Thursday, May 31, 2012

The Gold Standard - a mechanism for stability

I written about the cost of gas and why I feel it costs less today then it did in back in the 50s and 60s.  I will attempt to give a reason why the gold standard was good for the country, but am not saying that it would be easy to revert back.  In fact, I say that going back to a gold standard would be disastrous for many reasons.
You can't print this
Rather than dwell on disaster, I want to focus why I liked the gold standard.

People work for money typically.  The barter system is still in use today, but typically people work for money (dollars).  These dollars are a form of purchasing power that can be used at a later date.  People use dollars in exchange for goods and services.  What are these dollars?  Dollars are debt.  All dollars in existence have been borrowed by someone.  The dollars you hold in your wallet or purse...someone else is paying interest on those dollars.  This is why every dollars says Federal Reserve Note.  A note is a form of debt.

I realize that our currency value is not in the price of the metals.  However, the price of metals are tangible.  The coins quarters from 1932-64 that are composed of silver have been able to retain purchasing power.  The currency we have today has not been able to do the same.

I heard a story that 50 years ago, you could buy a fine Italian suit for 1 ounce of gold.  Today, you can buy a fine Italian suit for 1 ounce of gold.  I remember that I could buy a gallon of gas for a dollar back in the 90s.  Then in 2002 it cost me $1.50.  Now it is over $3.50 even $4.00 per gallon of gas.

You all have heard that as soon as you drive your new car off the lot that instantly you lose $3000 or something to that effect.  Why is that?  Was it depreciation of the vehicle?  I do not think so...because had that car sat in the parking lot one extra day, it would have not lost $3000.  So what happened?

The object that you purchased with your money wasn't ever worth the amount that you paid for.  In fact, I would suggest that the different might be the dealership's profit.

Getting back to currency we have today.  Our dollars are made out of paper and no real difference exists between a $1 or $100 with the exception of an idea that one is worth more than the other.  We as a country have accepted this. What happens if a country decides to create lots more money?  Well, you could have hyperinflation like Zimbabwe.  Another example of throwing money at a problem.  You could become a billionaire pretty easy in Zimbabwe. 

This sort of thing would not happen under a gold standard.  Under the gold standard, paper notes are convertible into pre-set, fixed quantities of gold.  If you saw lots of currency being easily available, then people would start exchanging currency for gold.  It wasn't perfect, but at least you knew that you would lose purchasing power if you kept your dollars under your mattress.

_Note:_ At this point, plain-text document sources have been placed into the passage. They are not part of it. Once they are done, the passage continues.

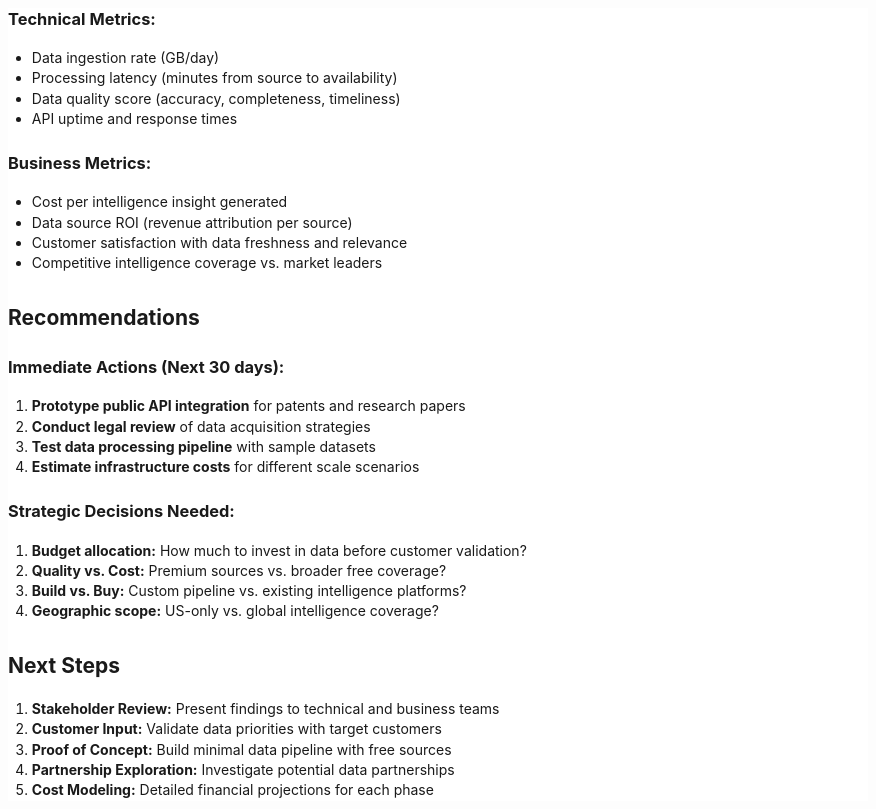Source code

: ### **Technical Metrics:**
- Data ingestion rate (GB/day)
- Processing latency (minutes from source to availability)
- Data quality score (accuracy, completeness, timeliness)
- API uptime and response times

### **Business Metrics:**
- Cost per intelligence insight generated
- Data source ROI (revenue attribution per source)
- Customer satisfaction with data freshness and relevance
- Competitive intelligence coverage vs. market leaders

## Recommendations

### **Immediate Actions (Next 30 days):**
1. **Prototype public API integration** for patents and research papers
2. **Conduct legal review** of data acquisition strategies
3. **Test data processing pipeline** with sample datasets
4. **Estimate infrastructure costs** for different scale scenarios

### **Strategic Decisions Needed:**
1. **Budget allocation:** How much to invest in data before customer validation?
2. **Quality vs. Cost:** Premium sources vs. broader free coverage?
3. **Build vs. Buy:** Custom pipeline vs. existing intelligence platforms?
4. **Geographic scope:** US-only vs. global intelligence coverage?

## Next Steps

1. **Stakeholder Review:** Present findings to technical and business teams
2. **Customer Input:** Validate data priorities with target customers
3. **Proof of Concept:** Build minimal data pipeline with free sources
4. **Partnership Exploration:** Investigate potential data partnerships
5. **Cost Modeling:** Detailed financial projections for each phase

I can here people thinking...why would you want to do this?  Well, if you don't trust banks, where else would you put it?  Perhaps a tin can and bury the can in your backyard.  Create a treasury map to find your gold.  Hey...it worked for pirates.  Because for you to actually believe you can get something for nothing...well let me tell you that you've been lied to all these years.

I'm certain people have been told that you can put money in the bank or CD, and you'll make money.  Well, this isn't the case.  After all...what did you do to earn this money?  Should you really deserve additional purchasing power by giving your money to the bank?  Does this make any sense?

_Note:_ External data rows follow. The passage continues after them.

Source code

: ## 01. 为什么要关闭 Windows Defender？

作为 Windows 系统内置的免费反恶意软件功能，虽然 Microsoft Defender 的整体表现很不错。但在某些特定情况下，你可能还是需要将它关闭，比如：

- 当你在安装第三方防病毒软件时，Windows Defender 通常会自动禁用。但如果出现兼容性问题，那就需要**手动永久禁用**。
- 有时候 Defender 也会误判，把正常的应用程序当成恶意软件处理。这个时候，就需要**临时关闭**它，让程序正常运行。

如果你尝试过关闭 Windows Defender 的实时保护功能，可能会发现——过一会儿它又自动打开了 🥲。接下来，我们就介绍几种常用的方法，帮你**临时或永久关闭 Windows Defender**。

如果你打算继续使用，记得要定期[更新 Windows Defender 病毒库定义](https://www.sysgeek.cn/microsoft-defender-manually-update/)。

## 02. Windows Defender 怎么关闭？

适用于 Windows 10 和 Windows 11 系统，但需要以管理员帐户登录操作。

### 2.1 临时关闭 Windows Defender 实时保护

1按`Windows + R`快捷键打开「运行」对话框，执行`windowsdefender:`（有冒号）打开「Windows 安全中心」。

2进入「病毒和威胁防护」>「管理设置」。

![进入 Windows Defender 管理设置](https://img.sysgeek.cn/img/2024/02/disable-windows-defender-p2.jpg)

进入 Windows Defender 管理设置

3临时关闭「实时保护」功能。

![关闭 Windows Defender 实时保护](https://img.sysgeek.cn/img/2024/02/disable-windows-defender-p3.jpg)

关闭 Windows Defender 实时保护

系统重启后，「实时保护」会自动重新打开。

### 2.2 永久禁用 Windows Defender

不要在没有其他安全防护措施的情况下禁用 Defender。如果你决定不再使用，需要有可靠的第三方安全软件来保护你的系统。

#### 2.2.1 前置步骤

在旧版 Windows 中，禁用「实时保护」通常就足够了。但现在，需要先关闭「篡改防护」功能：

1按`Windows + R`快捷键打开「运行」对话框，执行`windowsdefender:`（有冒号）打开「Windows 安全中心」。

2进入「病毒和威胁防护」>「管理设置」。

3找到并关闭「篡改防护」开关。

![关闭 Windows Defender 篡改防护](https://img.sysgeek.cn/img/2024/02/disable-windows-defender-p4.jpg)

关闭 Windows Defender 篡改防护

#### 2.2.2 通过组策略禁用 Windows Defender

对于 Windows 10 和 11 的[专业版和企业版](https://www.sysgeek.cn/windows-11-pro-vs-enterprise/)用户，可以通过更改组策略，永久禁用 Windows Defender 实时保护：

If you do a job for someone.  Let's say you work on a farm.  All you do is collect eggs and feed chickens.  In return you get a place to sleep and 3 meals a day.  The farmer doesn't care how long it takes...the pay is the same.  You are only working 20 hours per week for this job. You do this for a year.  The next year rolls around.  The farmer asks if you could milk the cows as well.  The farmer said he will pay you $100 per month to milk the cows.  You tell the farmer that you will not milk the cows, and expect a $50 raise to collect eggs and feed chickens.  This year it only takes you 15 hours per week to do the job.

Is it fair?

My answer is no.  It wouldn't be fair to the farmer.  You are doing the same job.  You receive the same pay.  Since you are not being paid in dollars...inflation is not a factor for you.  However, you actually increased your productivity, and could look for another job if you wanted to enhance your situation.

Since the gold standard doesn't exist anymore, it is one of the reasons why the rich get richer, and the poor get poorer.  For every dollar created, reduces your purchasing power.  Thus requires you to work more to maintain the same standard of living.

This is one of my problem with the current system.  Feel free to criticize.